#### [Work instruction 1]
Copy from the passage on character set conversion the part starting with "You can set the" and going on through "a lossy conversion.".
#### [Work instruction 2]
In the passage on character set conversion, what does the driver convert Unicode host parameters to before sending them to the database server?
#### [Work instruction 3]
Continue the passage on character set conversion, picking up after its final sentence.

Start of Document segment

  • 1 - DBLIB

    DBLIB CHAR and NCHAR character sets default to the client operating system character set. The CHAR character set is used for all string data except BINARY and NCHAR. The NCHAR character set is used for NCHAR typed host variables and host parameters (these are not available from the DBTools or C API interfaces). The database server performs all character set conversion.

    You can set the CHAR character set and the NCHAR character set using the CharSet connection parameter and the db_change_nchar_charset function, respectively.

  • 2 - Unicode APIs

    With Unicode APIs, a driver uses the Unicode UTF-16 encoding for character data, and converts Unicode data to/from the database character set. The driver converts Unicode host parameters to the NCHAR character set (UTF-8) before sending them to the database server. Result set columns that are described as NCHAR are fetched in the NCHAR character set (UTF-8) and converted to Unicode after they are received. Setting the CharSet connection parameter is not recommended because it can result in a lossy conversion.

  • 3 - HTTP/HTTPS clients

    HTTP services (SQL Anywhere as the server): For HTTP services, there are two types of requests: URL-encoded or multipart/form-data requests.

    • URL-encoded

      Requests take the form of application/x-www-form-urlencoded where variables are passed as key/value pairs. The database server automatically decodes %-encoded data (UTF-8 or database character set) and translates the key/value pairs into the database character set. Processed values can be extracted using the HTTP_VARIABLE function where the @BINARY or @TRANSPORT attributes can be used to return a value that is %-decoded but not character set translated, or the raw HTTP (transport) value, respectively.

    • Multipart/form-data

      Requests are considered to be binary (using the attributes @BINARY or @TRANSPORT would return identical values).

      Character set conversion of an HTTP service response is controlled by the CharsetConversion and AcceptCharset HTTP options, which you can set using the sa_set_http_option system procedure.

    Other settings that can impact character set conversion for requests and responses are the Accept-Charset header, which is used to specify the preferred character sets, and the Content-Type header, which is used to identify the character set of the content.

End of Document segment
Start of Data under study

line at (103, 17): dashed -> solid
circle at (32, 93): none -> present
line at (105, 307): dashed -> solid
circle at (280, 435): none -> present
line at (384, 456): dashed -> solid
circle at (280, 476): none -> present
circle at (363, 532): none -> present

End of Data under study

#### [Exercise output 1]
You can set the CHAR character set and the NCHAR character set using the CharSet connection parameter and the db_change_nchar_charset function, respectively.

  • 2 - Unicode APIs

    With Unicode APIs, a driver uses the Unicode UTF-16 encoding for character data, and converts Unicode data to/from the database character set. The driver converts Unicode host parameters to the NCHAR character set (UTF-8) before sending them to the database server. Result set columns that are described as NCHAR are fetched in the NCHAR character set (UTF-8) and converted to Unicode after they are received. Setting the CharSet connection parameter is not recommended because it can result in a lossy conversion.

#### [Exercise output 2]
The NCHAR character set (UTF-8).

#### [Exercise output 3]
    HTTP stored procedures (SQL Anywhere as the client): For HTTP stored procedures, CHAR data is sent in the database character set. If any parameter is an NCHAR type, then all data is sent as UTF-8 (all CHAR parameters are translated to UTF-8). The request sends an Accept-Charset HTTP header identifying the database character set as the preferred character set. UTF-8 is always included in the list of preferred character sets. If the response specifies a character set in its Content-Type header that is not the database character set, then the client translates the response into the database character set.

  • 4a - ODBC with Unicode entry points

    If an ODBC application uses the Unicode entry points, it is considered a Unicode client API. WCHAR data is handled in the same way it is handled for Unicode APIs. If an ODBC application uses the Unicode entry points and CHAR (ANSI) data, the data is assumed to be in the database character set. Mixing CHAR and WCHAR data in the same application is not recommended.

  • 4b - ODBC with ANSI entry points

    If an ODBC application uses the ANSI entry points, it is considered an ANSI client API. The CHAR character set defaults to the client operating system character set. The CHAR character set can be changed using the CharSet connection parameter.

    Any conversion of ANSI data is done by the database server. Fetching into WCHAR host variables can result in a lossy conversion for CHAR data on the database server. Mixing CHAR and WCHAR data in an application is not recommended.

  • 4c - ODBC driver managers

    Some ODBC driver managers convert all CHAR data to WCHAR data and then call the Unicode entry points.

  • 5 - TDS clients

    TDS clients such as SAP Open Client and jConnect negotiate with the database server at connect time and prefer that character set conversion take place on the client. During the negotiation, the database server is instructed not to perform character set conversion.